Madame Cole explique que les entreprises qui traitent avec la réalité virtuelle devront bientôt gérer ce type de problèmes, en raison des progrès qui sont faits dans les possibilités de personnaliser les avatars et les représentations d’êtres humains dans le monde virtuel : « Quelles sont les limites entre la réalité et la fantaisie, et que peut-on faire et ne pas faire dans cette zone floue ? Qu’est-ce que le consentement dans la réalité virtuelle ? Est-ce qu’il est possible de faire quelque chose à votre petite amie dans la réalité virtuelle que vous ne feriez jamais dans la vraie vie ? Si vous utilisez des avatars qui ressemblent à des personnes existantes dans la vraie vie, avez vous besoin de leur autorisation ? Qu’en est il de ce qu’on appelle le « revenge-porn », cette pratique qui consiste à mettre en ligne des images pornographiques d’ex compagnons pour se venger d’une séparation plus ou moins difficile ? Cela pourrait devenir encore plus dommageable avec la réalité virtuelle… »

Elle est inquiète à propos de cette technologie, et du fait qu’elle puisse s’assimiler dans la culture aussi facilement et rapidement que l’ont fait les applications de rencontres, ce qui renforcerait le problème des individus qui s’écartent des relations sociales en chair et en os et qui se replient sur les réseaux sociaux et les rencontres virtuelles.

On peut aussi imaginer les engueulades de couples d’ici peu, qui auront pour but de déterminer si le sexe en réalité virtuelle devrait être considéré comme un acte d’adultère, ou comme un simple divertissement pour adultes… Le fait que cette nouvelle technologie offre des expériences plus vraies que natures, et bien plus réalistes que les vidéos pornographiques classiques, peut soulever ce type de questionnements…

Cependant, M. McMullen a témoigné du fait que de nombreux groupes d’individus avaient déjà fait ce genre de reproches à ses poupées. Selon son propre point de vue, il aide à limiter les déviances et à éviter les agressions sexuelles dans la vraie vie plus qu’il ne les encourage: «  Certaines personnes sont seules, et d’autres vivent leur vie en solitaire. Ils travaillent toute la journée et rentrent chez eux pour trouver une maison vide, sans personne pour les accueillir. Les poupées comme la réalité virtuelle permettent d’offrir des alternatives à ces gens qui n’ont personne d’autre. »

Conclusion

Quelles que soient nos positions sur les questions de morale, d’éthique, de droit à l’image, de notion de consentement et autres interrogations qui sont soulevées par l’évolution des technologies liées à la réalité virtuelle et leur utilisation dans le cadre du divertissement pour adultes, on ne peut qu’être admiratif devant la vitesse des évolutions et devant le réalisme des résultats obtenus aujourd’hui. Les nouveaux sites se multiplient, la quantité de contenu disponible explose, et les populations sont de plus en plus receptives. Le phenomènes s’est déjà répandu à la totalité du globe, même si certains pays sont plus consommateurs que d’autres

Comme on l’a aperçu dans notre article, l’encadrement légal de ce type de pratiques reste à constituer et à mettre en place, et il faudra très certainement le modifier au fur et à mesure des avancées technologiques. Il s’agira d’un challenge important pour les autorités nationales et internationales, et prendra sûrement du temps avant d’être efficace. Cependant, on peut également voir les choses du bon côté, un peu à la manière de Monsieur McMullen.

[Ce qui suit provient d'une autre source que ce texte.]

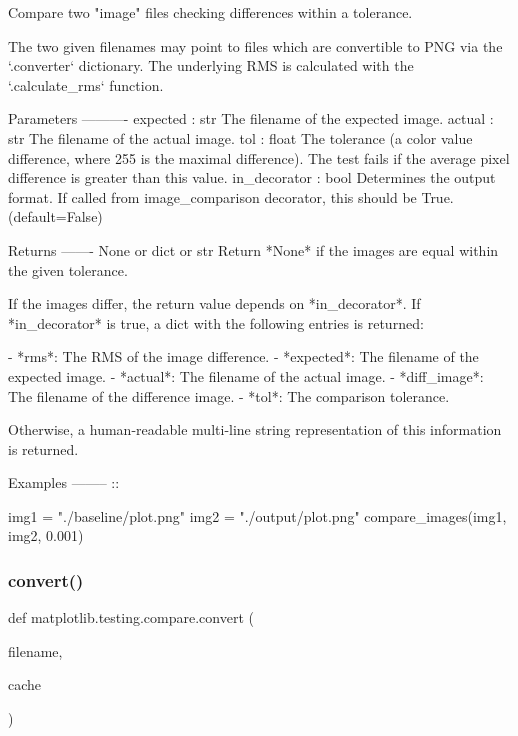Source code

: \begin{DoxyVerb}Compare two "image" files checking differences within a tolerance.

The two given filenames may point to files which are convertible to
PNG via the `.converter` dictionary. The underlying RMS is calculated
with the `.calculate_rms` function.

Parameters
----------
expected : str
    The filename of the expected image.
actual : str
    The filename of the actual image.
tol : float
    The tolerance (a color value difference, where 255 is the
    maximal difference).  The test fails if the average pixel
    difference is greater than this value.
in_decorator : bool
    Determines the output format. If called from image_comparison
    decorator, this should be True. (default=False)

Returns
-------
None or dict or str
    Return *None* if the images are equal within the given tolerance.

    If the images differ, the return value depends on  *in_decorator*.
    If *in_decorator* is true, a dict with the following entries is
    returned:

    - *rms*: The RMS of the image difference.
    - *expected*: The filename of the expected image.
    - *actual*: The filename of the actual image.
    - *diff_image*: The filename of the difference image.
    - *tol*: The comparison tolerance.

    Otherwise, a human-readable multi-line string representation of this
    information is returned.

Examples
--------
::

    img1 = "./baseline/plot.png"
    img2 = "./output/plot.png"
    compare_images(img1, img2, 0.001)\end{DoxyVerb}
 \mbox{\label{namespacematplotlib_1_1testing_1_1compare_afbe684c21fe258bb99af64ddb97623bf}} 
\subsubsection{\texorpdfstring{convert()}{convert()}}
{\footnotesize\ttfamily def matplotlib.\+testing.\+compare.\+convert (\begin{DoxyParamCaption}\item[{}]{filename,  }\item[{}]{cache }\end{DoxyParamCaption})}

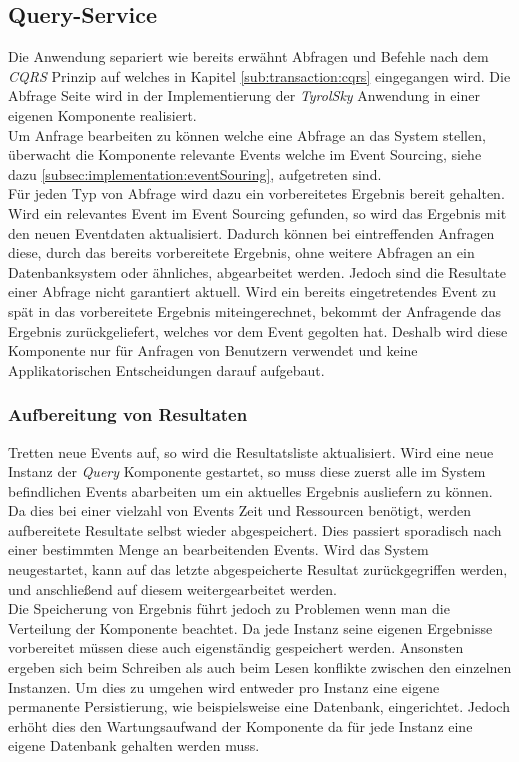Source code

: \subsection{Query-Service}
Die Anwendung separiert wie bereits erwähnt Abfragen und Befehle nach dem \textit{CQRS} Prinzip auf welches in Kapitel \ref{sub:transaction:cqrs} eingegangen wird. Die Abfrage Seite wird in der Implementierung der \textit{TyrolSky} Anwendung in einer eigenen Komponente realisiert. \\
Um Anfrage bearbeiten zu können welche eine Abfrage an das System stellen, überwacht die Komponente relevante Events welche im Event Sourcing, siehe dazu \ref{subsec:implementation:eventSouring}, aufgetreten sind. \\
Für jeden Typ von Abfrage wird dazu ein vorbereitetes Ergebnis bereit gehalten. Wird ein relevantes Event im Event Sourcing gefunden, so wird das Ergebnis mit den neuen Eventdaten aktualisiert. Dadurch können bei eintreffenden Anfragen diese, durch das bereits vorbereitete Ergebnis, ohne weitere Abfragen an ein Datenbanksystem oder ähnliches, abgearbeitet werden. Jedoch sind die Resultate einer Abfrage nicht garantiert aktuell. Wird ein bereits eingetretendes Event zu spät in das vorbereitete Ergebnis miteingerechnet, bekommt der Anfragende das Ergebnis zurückgeliefert, welches vor dem Event gegolten hat. Deshalb wird diese Komponente nur für Anfragen von Benutzern verwendet und keine Applikatorischen Entscheidungen darauf aufgebaut.

\subsubsection{Aufbereitung von Resultaten}
\label{subsubsub:implementation:queryActorModel:resultPreparator}
Tretten neue Events auf, so wird die Resultatsliste aktualisiert. Wird eine neue Instanz der \textit{Query} Komponente gestartet, so muss diese zuerst alle im System befindlichen Events abarbeiten um ein aktuelles Ergebnis ausliefern zu können. Da dies bei einer vielzahl von Events Zeit und Ressourcen benötigt, werden aufbereitete Resultate selbst wieder abgespeichert. Dies passiert sporadisch nach einer bestimmten Menge an bearbeitenden Events. Wird das System neugestartet, kann auf das letzte abgespeicherte Resultat zurückgegriffen werden, und anschließend auf diesem weitergearbeitet werden. \\
Die Speicherung von Ergebnis führt jedoch zu Problemen wenn man die Verteilung der Komponente beachtet. Da jede Instanz seine eigenen Ergebnisse vorbereitet müssen diese auch eigenständig gespeichert werden. Ansonsten ergeben sich beim Schreiben als auch beim Lesen konflikte zwischen den einzelnen Instanzen. Um dies zu umgehen wird entweder pro Instanz eine eigene permanente Persistierung, wie beispielsweise eine Datenbank, eingerichtet. Jedoch erhöht dies den Wartungsaufwand der Komponente da für jede Instanz eine eigene Datenbank gehalten werden muss. \\

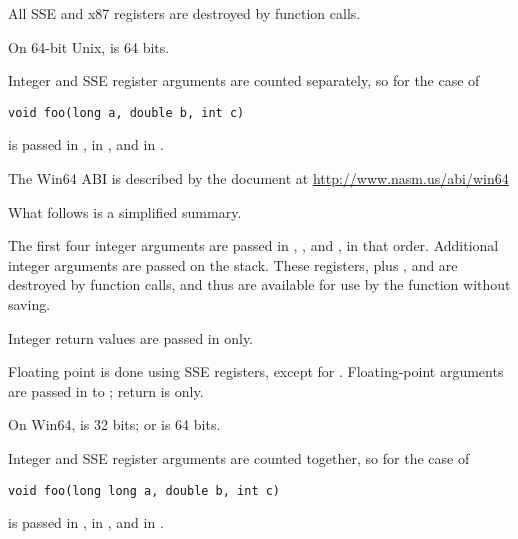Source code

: All SSE and x87 registers are destroyed by function calls.

On 64-bit Unix,  is 64 bits.

Integer and SSE register arguments are counted separately, so
for the case of

\begin{lstlisting}
void foo(long a, double b, int c)
\end{lstlisting}

 is passed in ,  in ,
and  in .


The Win64 ABI is described by the document at
\href{http://www.nasm.us/abi/win64}{http://www.nasm.us/abi/win64}

What follows is a simplified summary.

The first four integer arguments are passed in , ,
 and , in that order. Additional integer arguments are
passed on the stack. These registers, plus ,  and
 are destroyed by function calls, and thus are available for
use by the function without saving.

Integer return values are passed in  only.

Floating point is done using SSE registers, except for . Floating-point arguments are passed in 
to ; return is  only.

On Win64,  is 32 bits;  or 
is 64 bits.

Integer and SSE register arguments are counted together, so
for the case of

\begin{lstlisting}
void foo(long long a, double b, int c)
\end{lstlisting}

 is passed in ,  in ,
and  in .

Il est impossible de nier le fait que certains abus et déviances liés à la pornographie en réalité virtuelle auront lieu. Il faudra donc mettre en place des moyens de les éviter, de les localiser, et de les neutraliser. Mais comme toujours, ce type de comportements et d’actions plus ou moins nuisibles constituera une minorité des utilisations de la technologie. Le gros des consommateurs de porno VR l’utilisera à des fins ludiques et récréatives exclusivement, et il conviendra de faire en sorte que cela reste le cas.